++++ The input
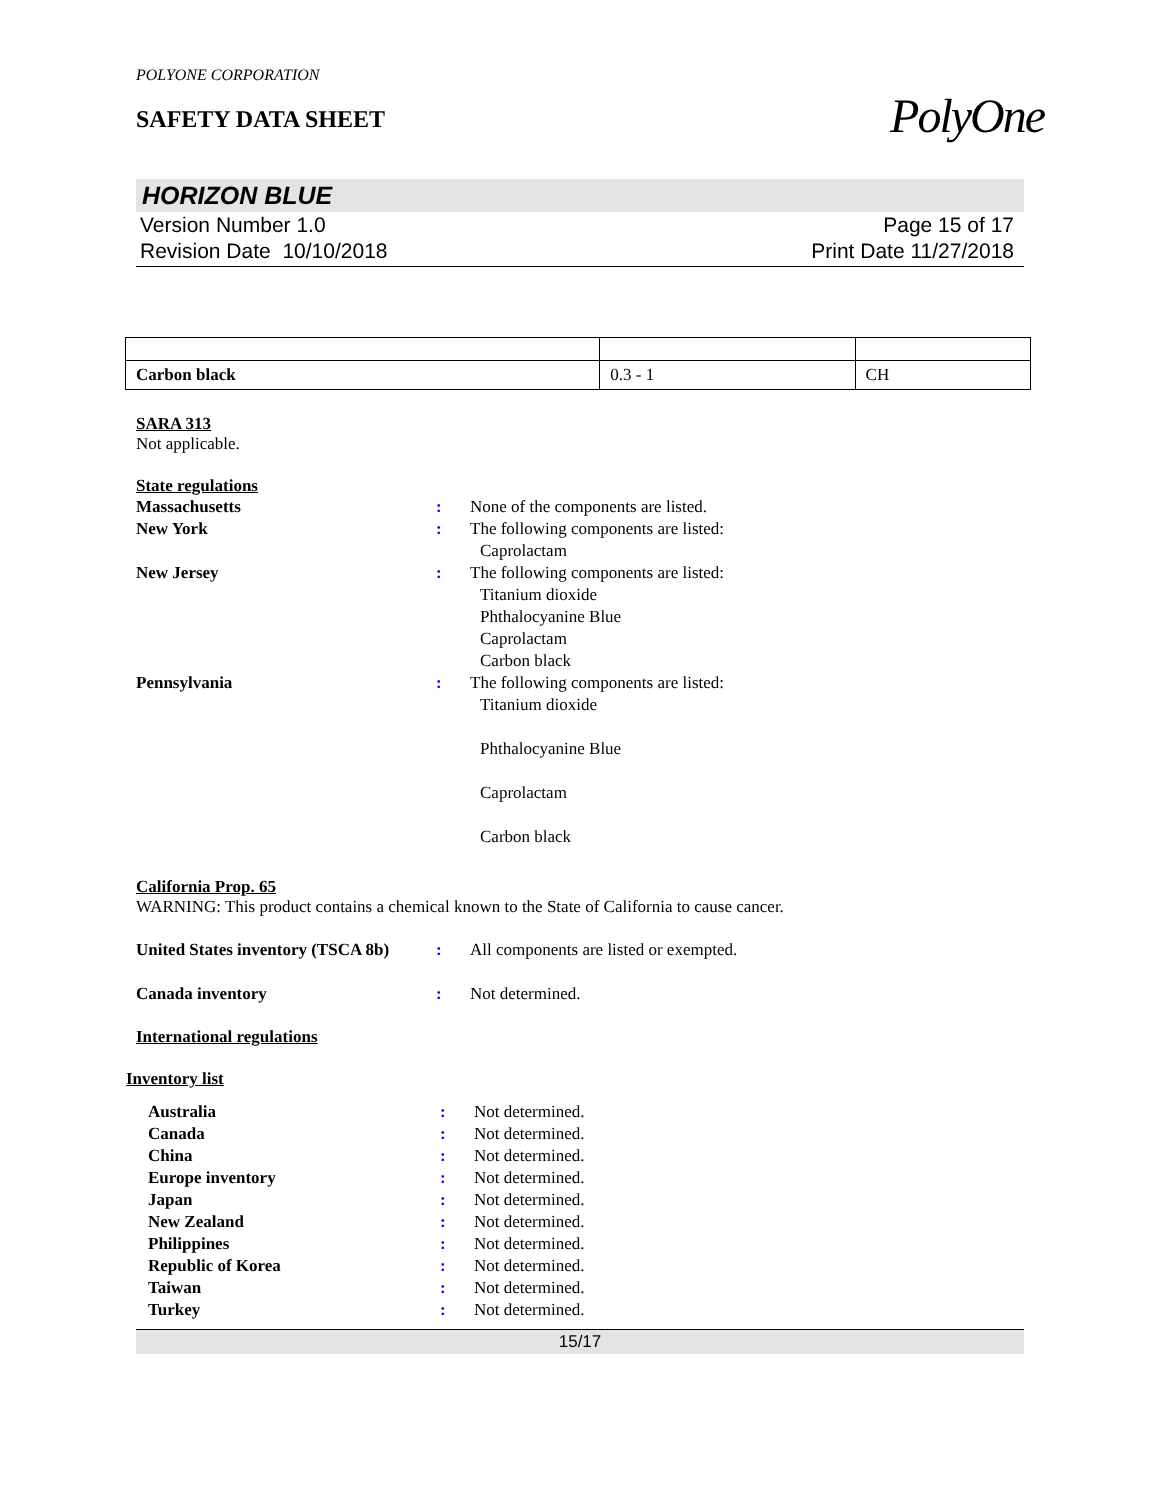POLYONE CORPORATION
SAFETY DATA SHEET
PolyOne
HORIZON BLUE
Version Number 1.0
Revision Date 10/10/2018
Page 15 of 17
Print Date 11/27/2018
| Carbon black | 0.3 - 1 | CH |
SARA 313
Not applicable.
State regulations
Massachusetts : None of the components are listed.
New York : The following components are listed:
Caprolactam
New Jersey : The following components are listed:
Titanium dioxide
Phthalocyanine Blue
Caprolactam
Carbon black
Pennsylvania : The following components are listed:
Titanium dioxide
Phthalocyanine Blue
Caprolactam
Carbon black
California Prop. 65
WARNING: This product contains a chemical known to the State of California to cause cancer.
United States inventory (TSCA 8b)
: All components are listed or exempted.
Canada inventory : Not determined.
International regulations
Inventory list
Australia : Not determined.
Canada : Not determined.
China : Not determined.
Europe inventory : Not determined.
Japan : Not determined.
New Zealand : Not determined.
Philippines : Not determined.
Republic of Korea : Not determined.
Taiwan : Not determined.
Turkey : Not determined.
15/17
++++++++
++++ The input
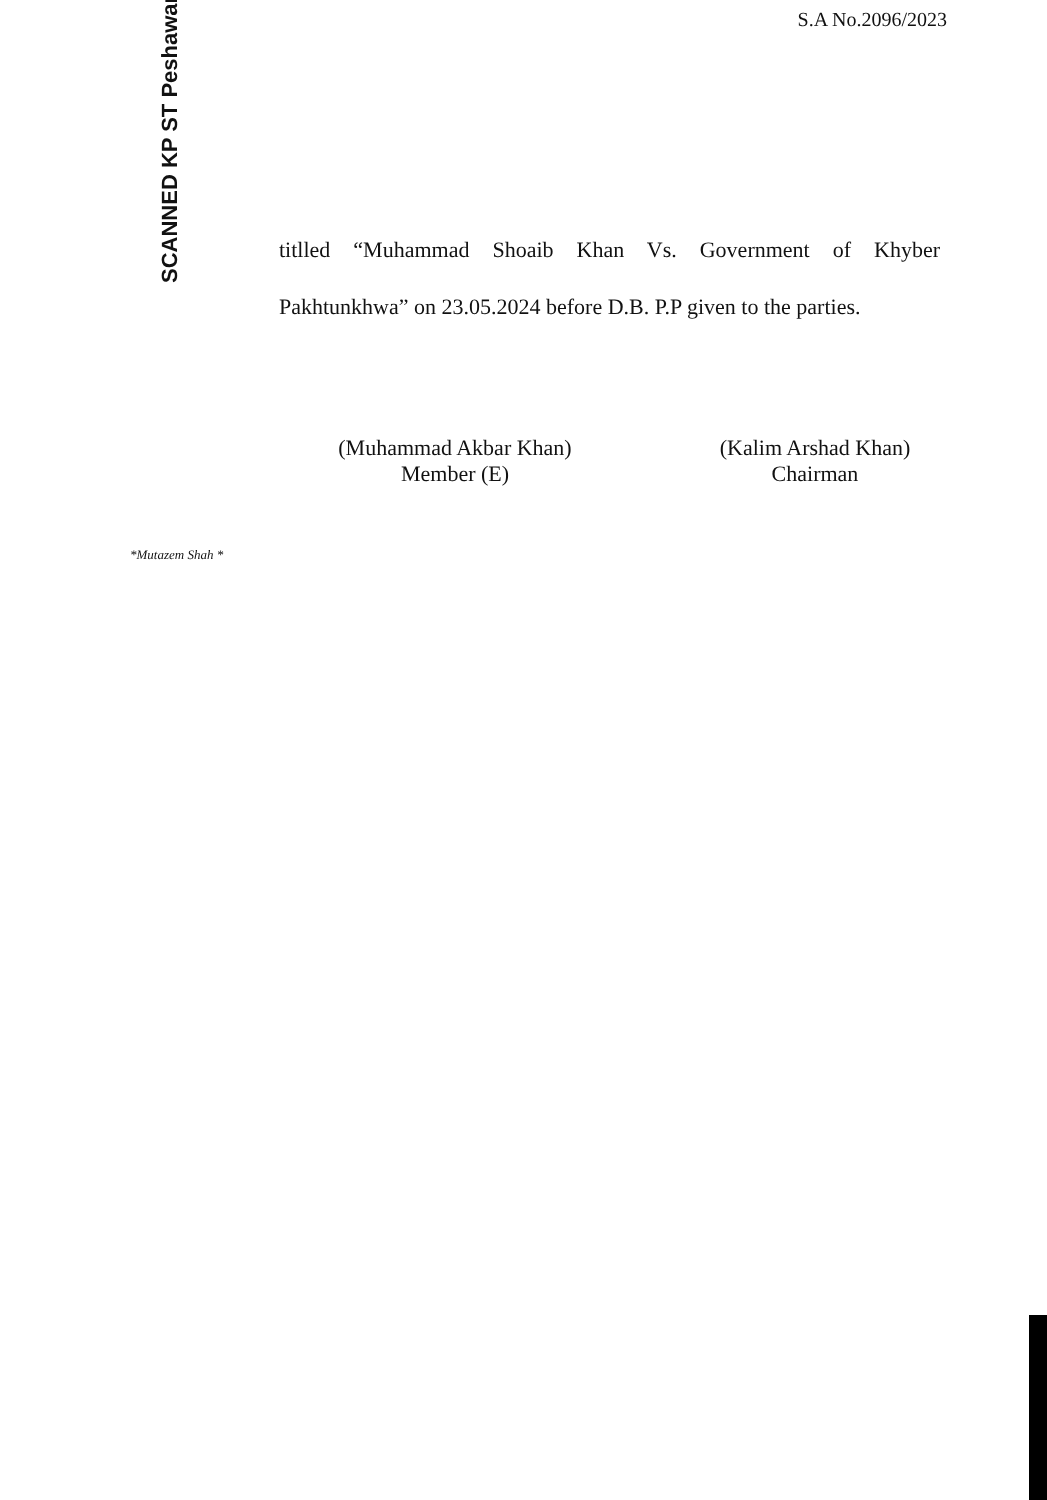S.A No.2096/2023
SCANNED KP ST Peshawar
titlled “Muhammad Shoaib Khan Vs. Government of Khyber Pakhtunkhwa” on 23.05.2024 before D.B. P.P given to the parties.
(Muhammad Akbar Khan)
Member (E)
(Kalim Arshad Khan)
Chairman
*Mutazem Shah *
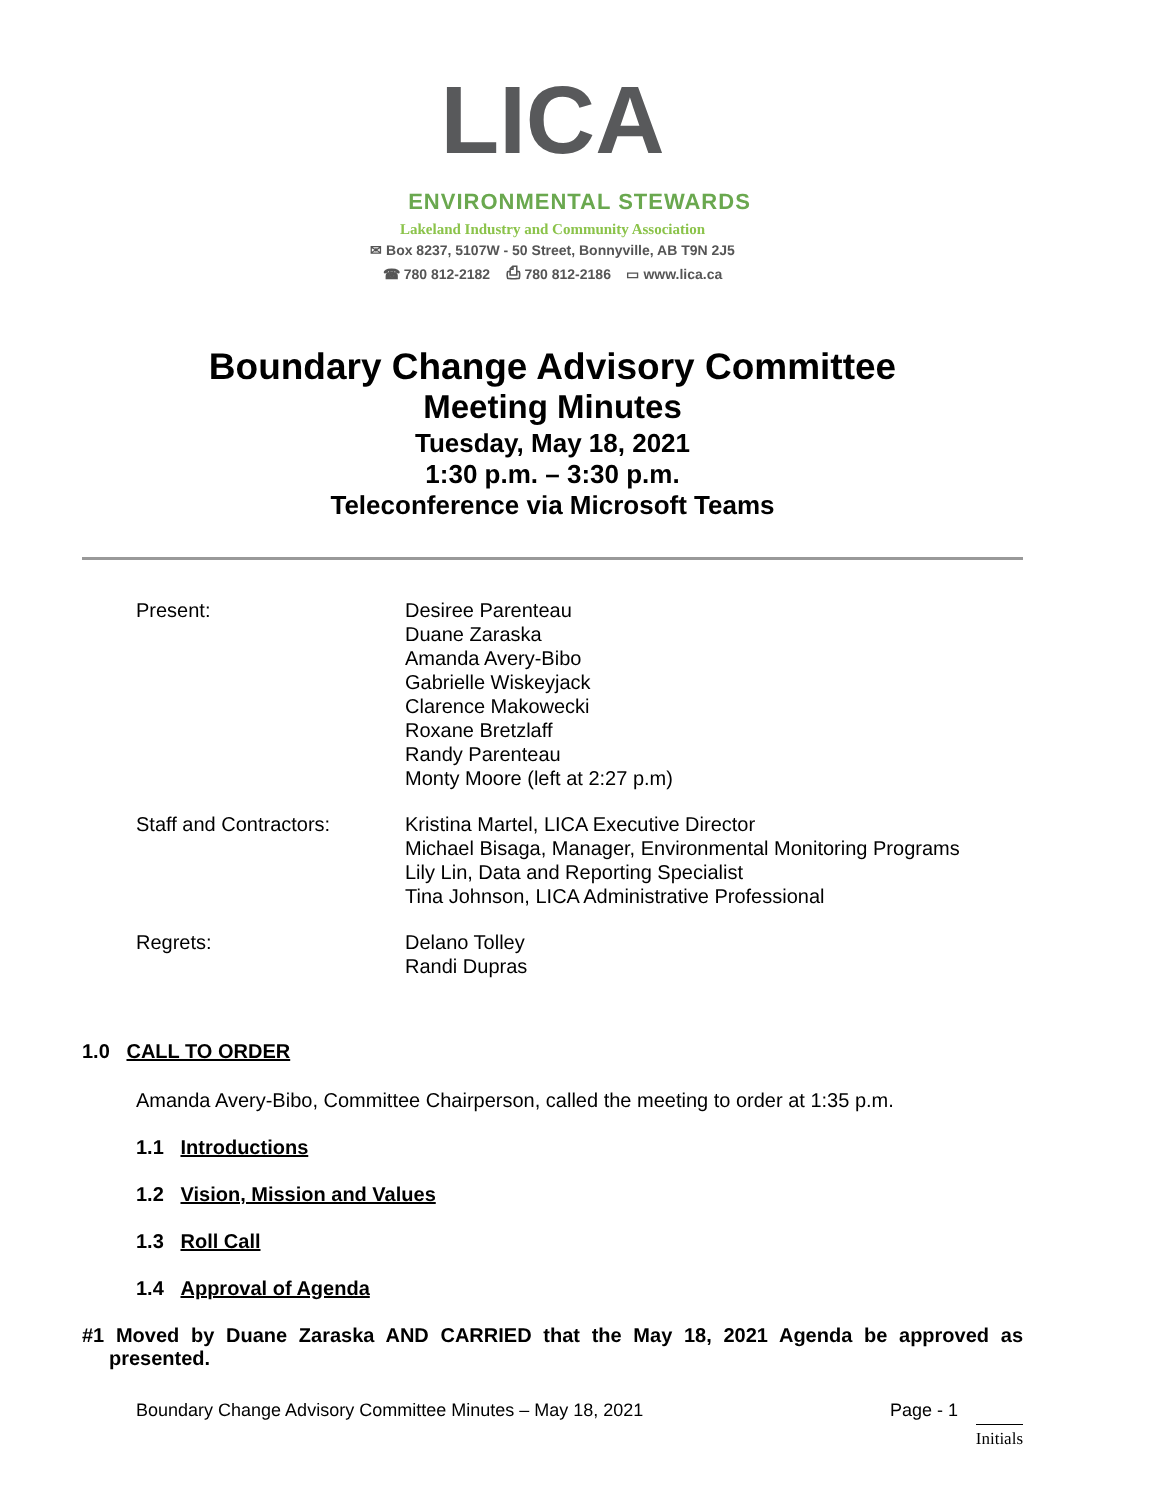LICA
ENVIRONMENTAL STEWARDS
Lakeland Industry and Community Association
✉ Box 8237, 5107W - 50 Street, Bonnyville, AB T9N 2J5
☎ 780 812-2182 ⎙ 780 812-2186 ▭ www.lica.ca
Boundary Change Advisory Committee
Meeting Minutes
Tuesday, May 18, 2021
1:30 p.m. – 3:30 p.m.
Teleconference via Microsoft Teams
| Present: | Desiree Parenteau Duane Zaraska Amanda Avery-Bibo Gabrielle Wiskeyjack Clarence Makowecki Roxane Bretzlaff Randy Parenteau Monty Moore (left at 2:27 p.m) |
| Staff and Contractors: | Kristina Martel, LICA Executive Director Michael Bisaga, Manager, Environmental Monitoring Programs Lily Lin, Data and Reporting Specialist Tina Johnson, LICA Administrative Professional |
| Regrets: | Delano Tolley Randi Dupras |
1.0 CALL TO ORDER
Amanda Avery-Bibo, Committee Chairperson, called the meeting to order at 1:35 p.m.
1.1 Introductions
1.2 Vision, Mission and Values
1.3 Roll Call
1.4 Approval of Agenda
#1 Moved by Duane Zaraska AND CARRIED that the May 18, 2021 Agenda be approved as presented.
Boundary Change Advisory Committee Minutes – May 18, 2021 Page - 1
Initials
++++++++
> [Work instruction]
Beginning at the line above that contains "POLYONE CORPORATION" and going on through the line that contains "New Jersey : The", please copy every line exactly, leaving the pictures out and adding nothing.

> [Exercise answer]
POLYONE CORPORATION
SAFETY DATA SHEET
PolyOne
HORIZON BLUE
Version Number 1.0
Revision Date 10/10/2018
Page 15 of 17
Print Date 11/27/2018
| Carbon black | 0.3 - 1 | CH |
SARA 313
Not applicable.
State regulations
Massachusetts : None of the components are listed.
New York : The following components are listed:
Caprolactam
New Jersey : The following components are listed:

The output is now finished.